In my current position as a Postdoctoral Associate in Research Triangle MRSEC and Biomedical Engineering Department at Duke University (2012 to present) in Prof. Gabriel Lopez’s lab and in close collaboration with Prof. Ashutosh Chilkoti, I have designed and constructed a wide range of biopolymers to understand their bulk behavior as a function of their molecular design. I have used these biopolymers in applications ranging from bio-analytics to mechanically robust biomaterials and hydrogels. I used genetic engineering to design complex biopolymers inspired by nature but unique in their existence and characteristics. Using the structure-function relationship of these genetically engineered materials I successfully designed hierarchically structured biomaterials with novel mechanical characteristics. My extensive experience with bio-inspired and genetically engineered materials provides a highly flexible and powerful toolbox that I use to design, modify, and construct virtually any peptide, biopolymer and protein. These materials have utility in applications ranging from theranostics to bioassays to surface engineering and hydrogels. I believe my strong background in chemical engineering, biomolecular engineering, and biopolymer design, in combination with more than 6 years of industrial experience as a chemical engineer and years of teaching and mentoring experience prepared me very well to become a faculty member.
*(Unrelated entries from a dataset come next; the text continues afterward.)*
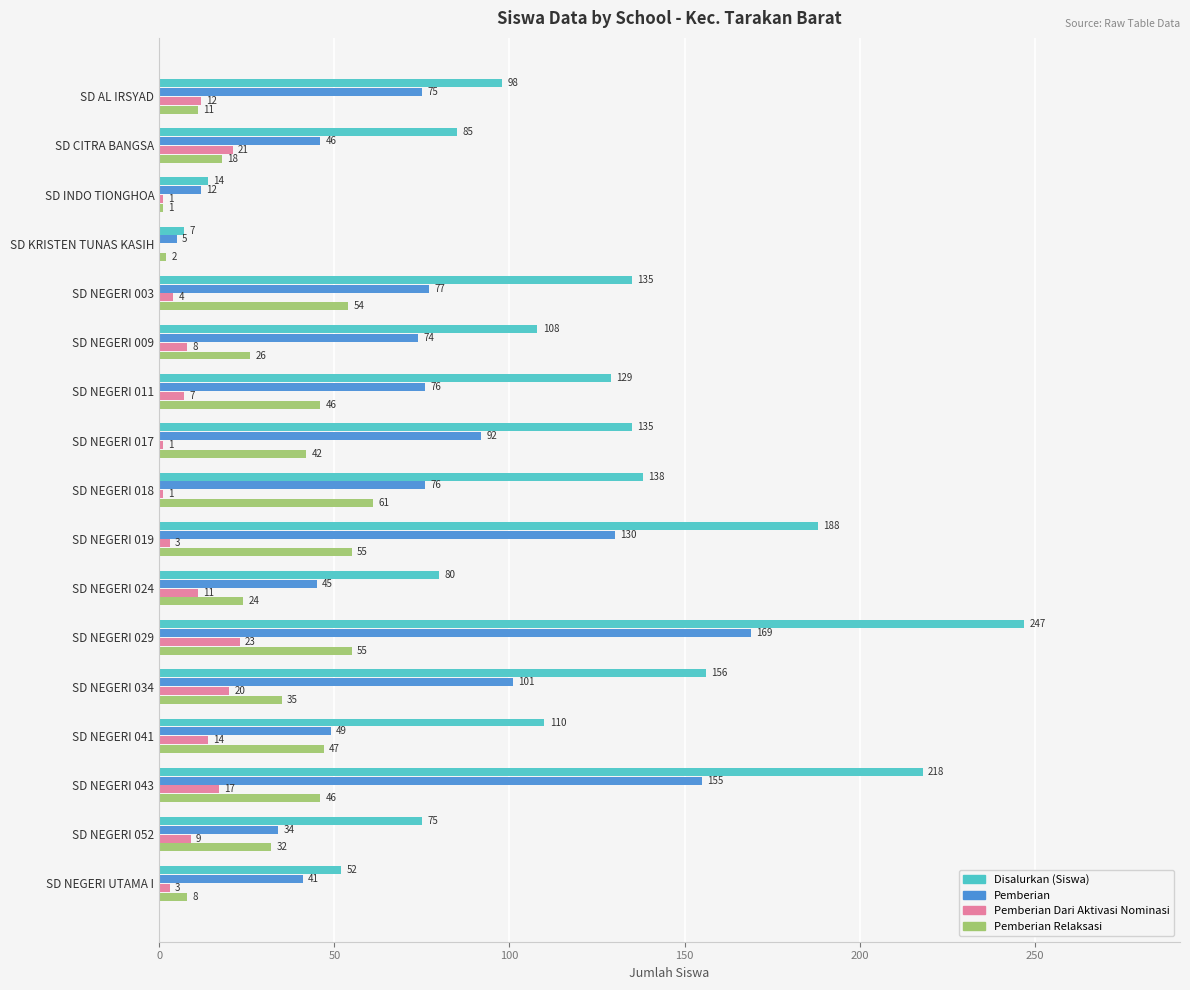

Count the number of categories in the chart.

17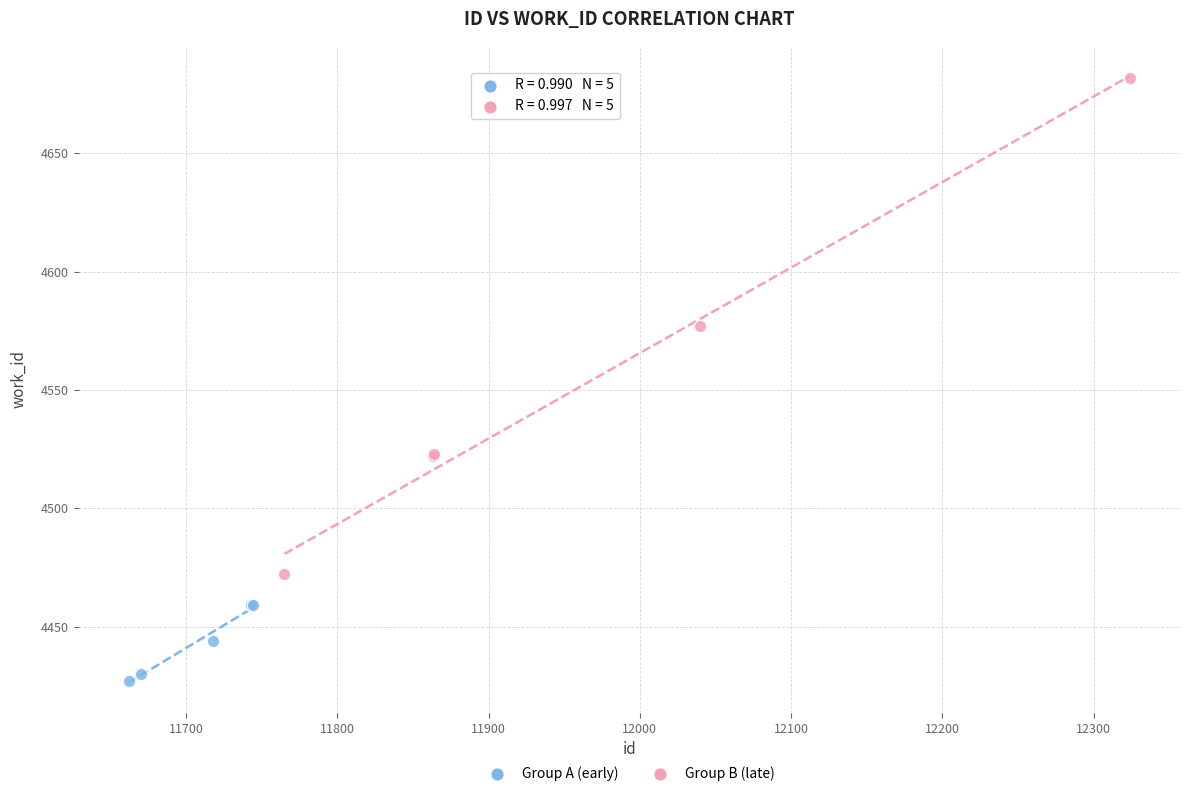

What are all the series names shown in the legend?

Group A (early), Group B (late)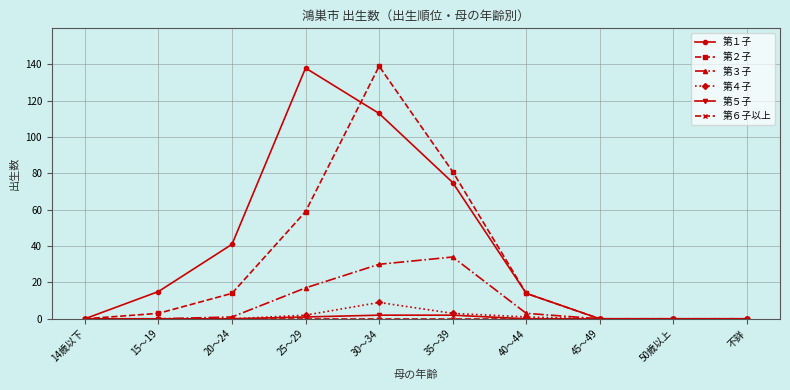

What is the label of the 8th point from the right?

20～24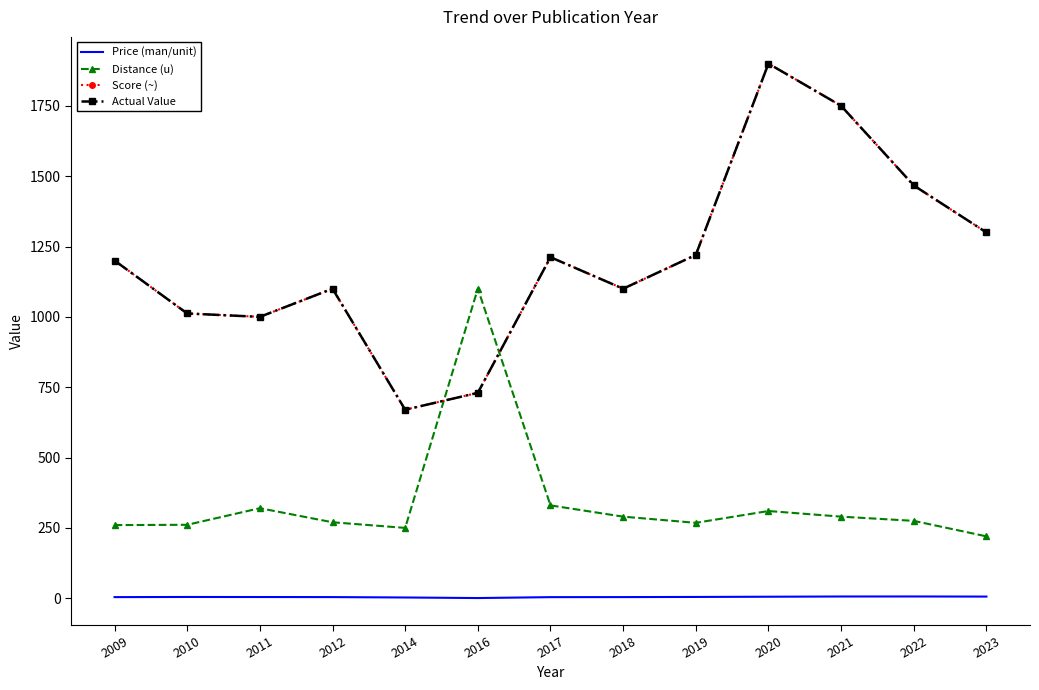

How many lines are shown in the chart?

4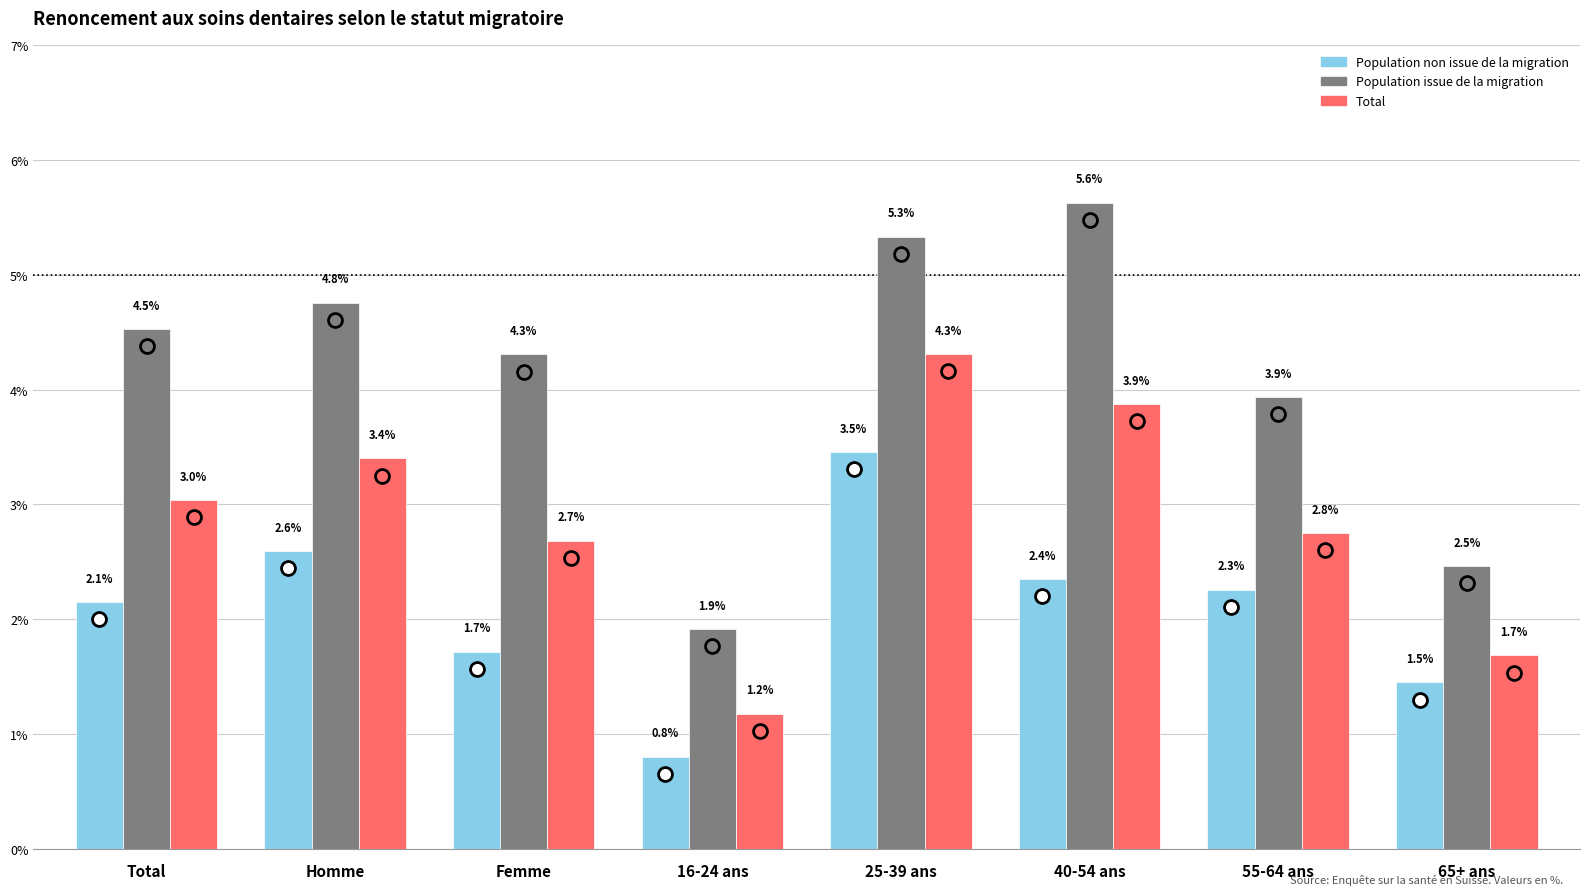

How many bars are there in each group?

3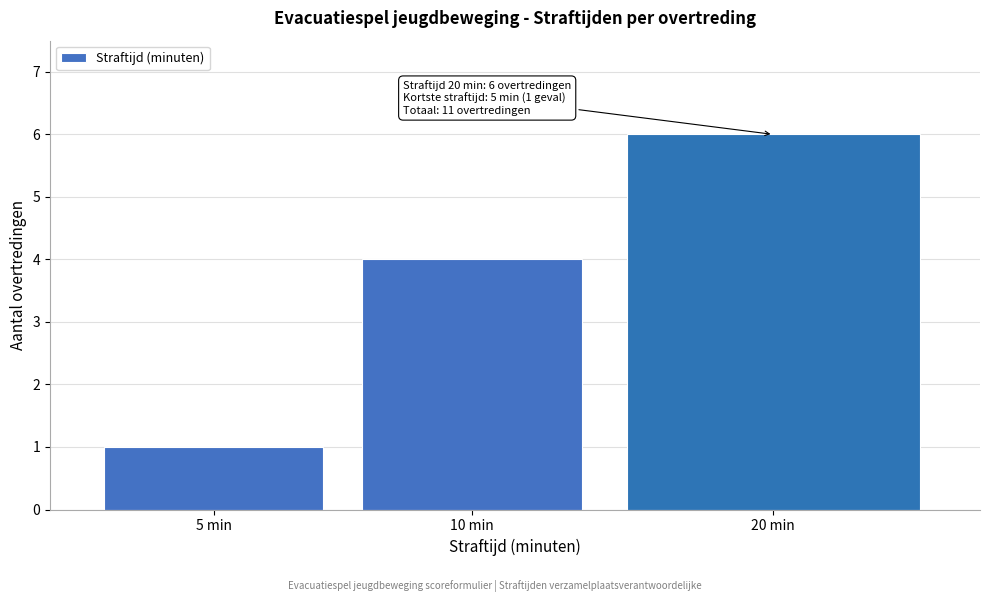

Reading left to right, transcribe all the data shown in this chart.

5 min=1	10 min=4	20 min=6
As a new faculty, I will explore a number of diverse but related avenues. Here I present a broad view of a couple of ideas that I will pursue. First, I will use my background in biomolecular, biopolymer, and hydrogel engineering to design tunable bio-inspired, biologically active, hierarchically structured hydrogels. The goal is to use protein and peptide engineering to develop a system in which the components and their assembly process can be chosen on demand and based on the final desired mechanical and functional characteristics of the gel (e.g. toughness, stretchability, bioactivity, bio-responsiveness…). This is especially useful considering that hydrogels are generally assembled based on empirical approaches rather than precise programming of these materials at the building block level. My ultimate goal is to provide the ability to select the physicochemical characteristics and resultant functionality of bio-based hydrogels by tailoring components and conditions that result in such hydrogels with minimum number of trials. I am confident that I can accomplish this through seamless programming of biopolymers and their derivatives.

The second area that I will explore is the use of genetically engineered self-assembled particles (micelles, vesicles, LBL assembled,…) to address the critical issues of in vivo diagnostics/monitoring and controlled and sustained drug delivery. In many disease treatment approaches ranging from diabetics to cancers, it is quite challenging to either maintain a sustained release of drug over the course of time or to deliver the active cargo (drug, gene…) on demand. I will address this issue by using protease and peptide biomarkers as a regulatory means for sustained and controlled release of materials from engineered carriers. The combination of my background in stimuli responsive materials, micelle and nano particle engineering, and protease assay development provide me all the needed platforms to design an all-in-one monitoring and release system that works based on continuous feedback from specific biomarkers.